Apple's decision to open a second research and development center in China will help the Silicon Valley icon find suppliers and compete against increasingly savvy local rivals while improving its image among Chinese consumers.
The company announced in October it would site an R&D center in the strategically important southern city of Shenzhen next year. That site will complement 200,000 Shenzhen jobs that Apple now supports and follow its first China R&D center, a US$45 million project being built in Beijing.
Apple said in a statement Nov. 1 it would open the Shenzhen center so its "engineering team can work even more closely and collaboratively with our manufacturing partners" and to build relations with "local partners and universities as we work to support talent development across the country."
The hardware-software developer known worldwide for iPhones and iPads probably decided on the second China R&D center to keep up with shifting demands in the ominously large market that has its own ideas about technology.
China leads other countries in smartphone ownership, with about 563 million users now on the way to 687 million by 2019.
But Apple saw China iPhone sales fall 33 percent last quarter over the same period of 2015 as consumers went instead for cheaper domestically produced Android brands -- many designed in Shenzhen by local engineers.

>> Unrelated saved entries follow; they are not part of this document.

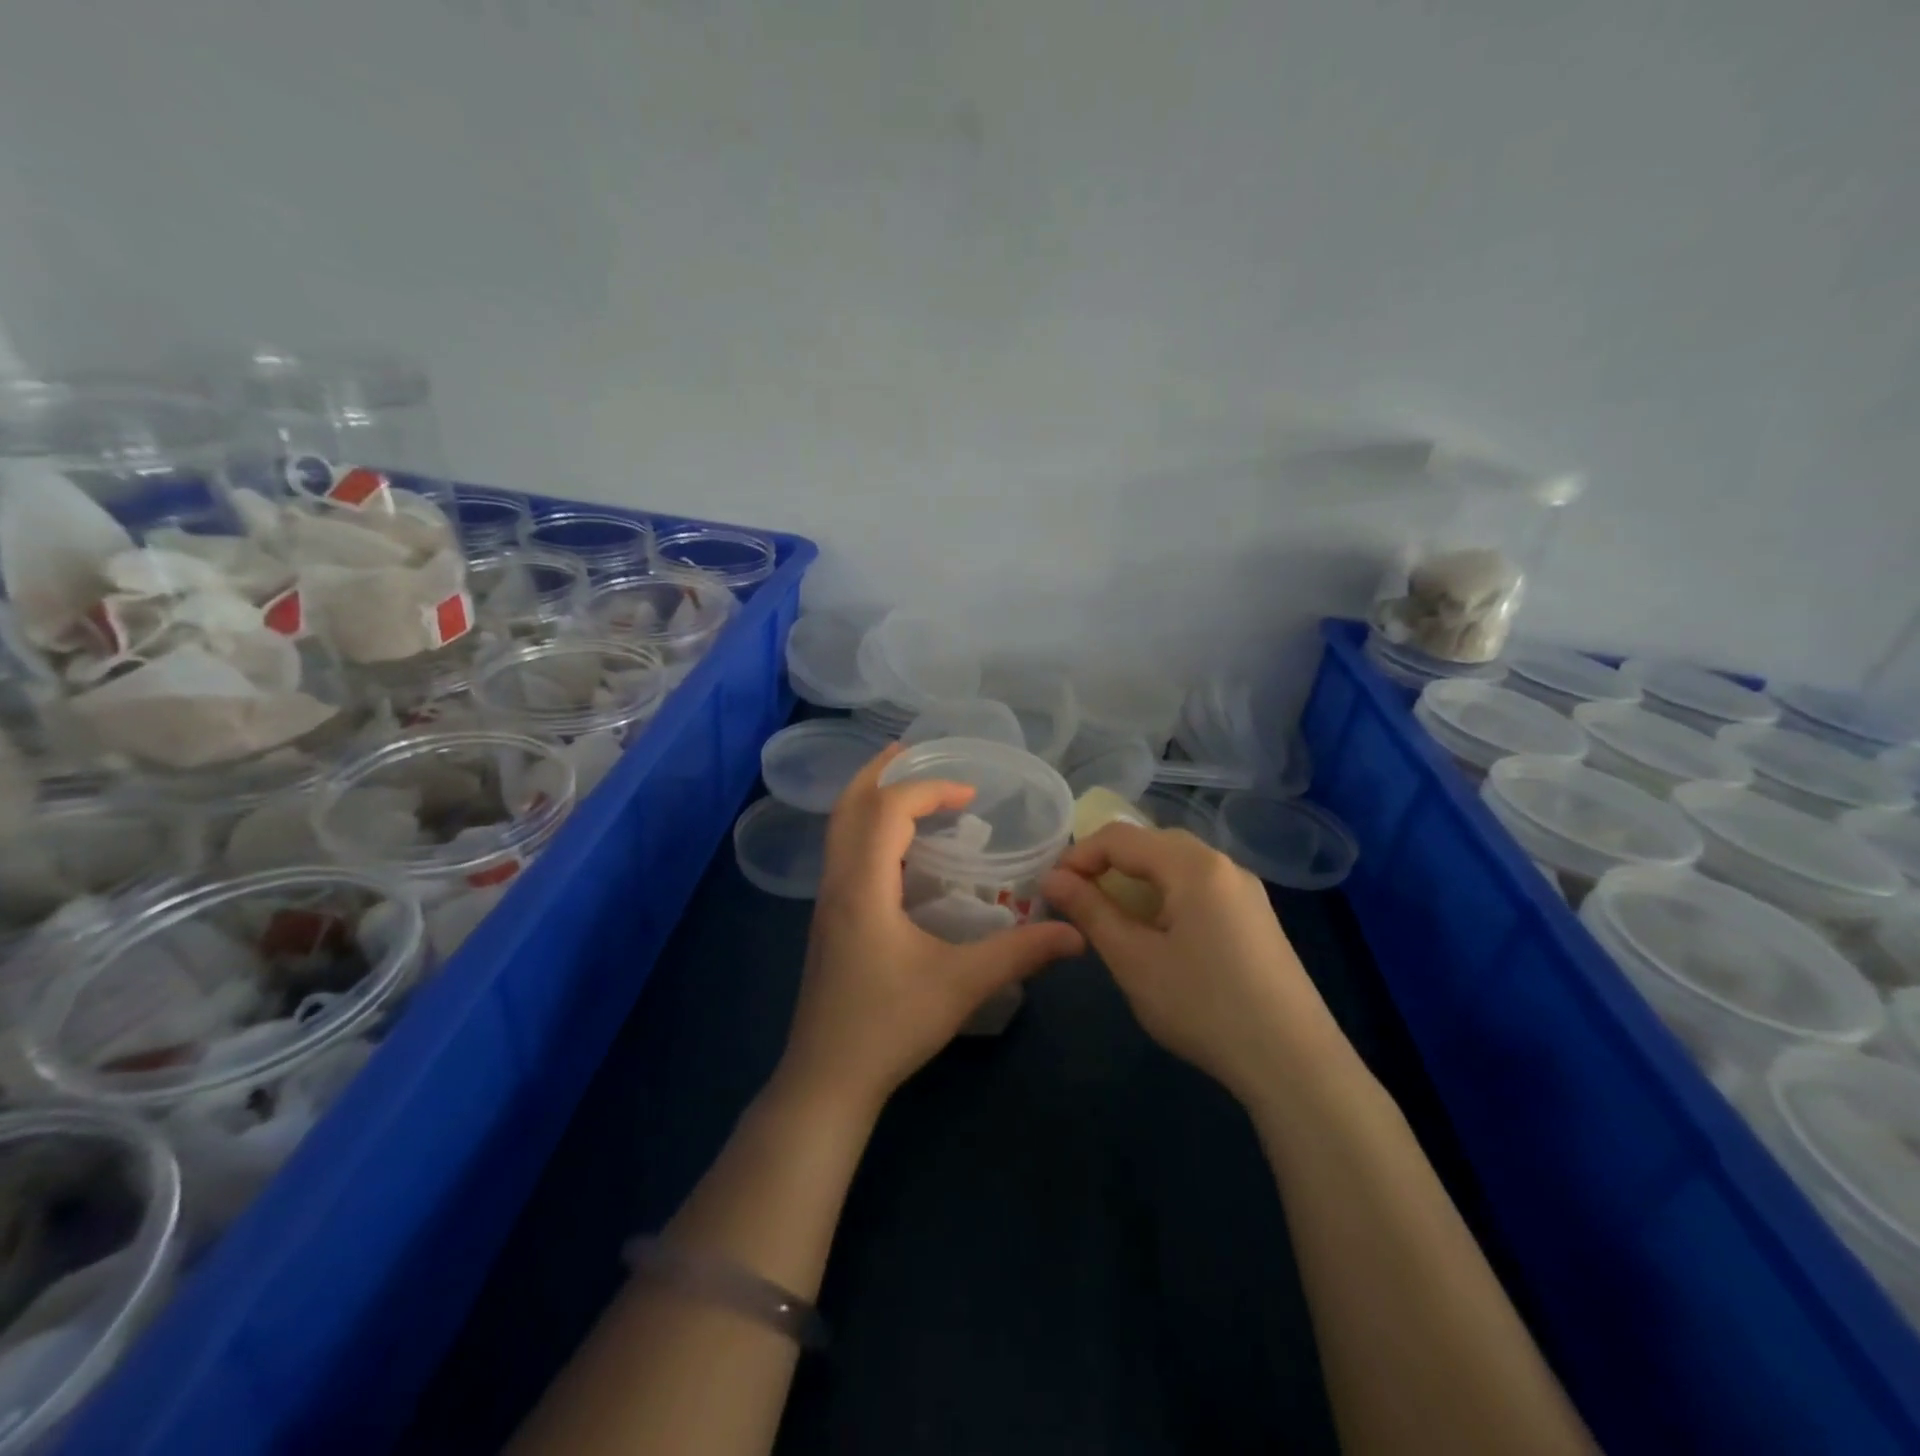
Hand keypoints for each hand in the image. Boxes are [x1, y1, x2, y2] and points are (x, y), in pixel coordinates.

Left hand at [775, 744, 1084, 1118]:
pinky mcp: (828, 921)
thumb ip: (1020, 953)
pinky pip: (842, 852)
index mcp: (863, 885)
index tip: (970, 796)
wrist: (826, 1079)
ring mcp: (826, 902)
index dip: (928, 790)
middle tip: (914, 751)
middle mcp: (837, 882)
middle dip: (880, 772)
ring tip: (906, 786)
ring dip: (869, 798)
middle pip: (848, 805)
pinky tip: (897, 848)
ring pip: (838, 828)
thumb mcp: (961, 985)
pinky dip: (866, 828)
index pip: (887, 810)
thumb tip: (1076, 933)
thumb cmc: (889, 1026)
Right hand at [1041, 824, 1332, 1101]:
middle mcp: (1223, 864)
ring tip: (1112, 916)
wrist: (1295, 1063)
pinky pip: (1200, 887)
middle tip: (1077, 899)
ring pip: (1177, 865)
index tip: (1051, 888)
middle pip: (1151, 843)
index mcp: (1192, 865)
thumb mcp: (1134, 959)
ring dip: (1137, 880)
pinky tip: (1159, 934)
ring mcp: (1246, 891)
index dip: (1078, 856)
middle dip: (1107, 864)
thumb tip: (1052, 877)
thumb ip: (1090, 911)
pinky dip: (1166, 896)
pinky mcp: (1257, 918)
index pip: (1120, 837)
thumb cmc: (1204, 1006)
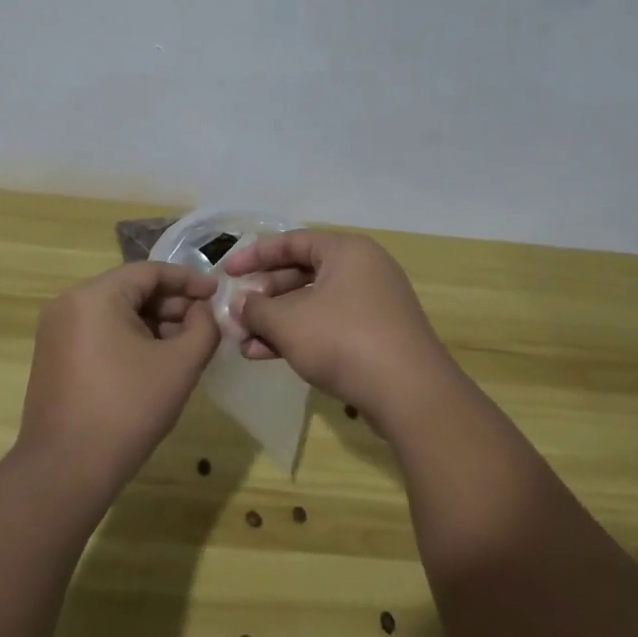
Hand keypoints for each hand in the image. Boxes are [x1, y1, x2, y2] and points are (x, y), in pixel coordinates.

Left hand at [17, 262, 220, 499]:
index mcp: (95, 295)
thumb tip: (203, 312)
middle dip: (171, 305)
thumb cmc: (127, 409)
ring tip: (184, 347)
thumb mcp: (179, 365)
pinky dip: (129, 339)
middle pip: (131, 290)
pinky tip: (154, 363)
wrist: (66, 470)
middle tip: (204, 325)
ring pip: (115, 312)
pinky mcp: (53, 356)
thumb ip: (203, 328)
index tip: (217, 295)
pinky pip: (98, 332)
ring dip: (152, 323)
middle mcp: (69, 303)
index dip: (188, 281)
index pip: (150, 271)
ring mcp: (56, 331)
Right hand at [222, 231, 462, 437]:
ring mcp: (372, 304)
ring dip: (276, 322)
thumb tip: (241, 305)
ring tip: (243, 343)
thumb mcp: (289, 323)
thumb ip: (257, 309)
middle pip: (300, 273)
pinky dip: (299, 336)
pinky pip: (328, 325)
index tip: (227, 273)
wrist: (410, 394)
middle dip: (264, 297)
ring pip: (312, 304)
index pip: (291, 241)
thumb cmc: (344, 340)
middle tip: (236, 314)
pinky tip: (267, 355)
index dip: (254, 255)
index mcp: (346, 251)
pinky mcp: (375, 335)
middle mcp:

"Apple's sales have been slipping in China, and the company needs all the help it can get," said Danny Levinson, an early-stage tech investor with Matoka Capital in Beijing. "Shenzhen is a great choice because of close proximity to OEM factories and a decent pool of local tech talent."
Shenzhen may also offer Apple a friendly tax scheme, while its coastal location near other major cities lets any manufacturer easily move products into, out of, and around China by air or sea. The transport advantage could reduce freight costs, says Angela Hsieh, an economist with Barclays in Singapore.
Shenzhen, a 10 million-population city just north of Hong Kong, is home to Apple’s smartphone-developer rivals Huawei and ZTE. Flagship Internet content firm Tencent Holdings is there too. Some Shenzhen companies already work with Apple to make its gear.
Apple will poke into the universities for ideas about new apps, perhaps, and try to hire people from other companies in Shenzhen, analysts guess. CEO Tim Cook said in early October he hoped to attract talented software developers in Shenzhen.
Apple will probably pick local firms for iPhone battery cells and sound components, then move on to printed circuit boards and glass chassis, said Eddie Han, an analyst with the Marketing Intelligence & Consulting Institute in Taipei. Chinese firms do relatively little for the iPhone now, he said.
"I think Apple is to pay increasing attention to supply chain management in the Chinese industry through its Shenzhen R&D center in anticipation of more Chinese partners to come in the future," Han said.
Apple might learn from its Shenzhen connections what Chinese prefer in an app. Tencent, a profitable company with 2015 revenues of US$15.8 billion, has built a nationwide following for its WeChat mobile messaging app and an online payment plan, for example.
Apple is trying to expand Apple Pay and, through the iOS 10 operating system, iMessage.
Local parts sourcing and use of Chinese R&D talent would improve Apple's reputation in China, which in turn could raise iPhone sales, analysts expect.
Like other foreign vendors, Apple gets criticized in China for using China for sales income without investing in it.
"Foreign companies in the past have been accused of capitalistic carpet-bagging in China, so R&D is a good public relations move to show commitment to Chinese consumers," Levinson says.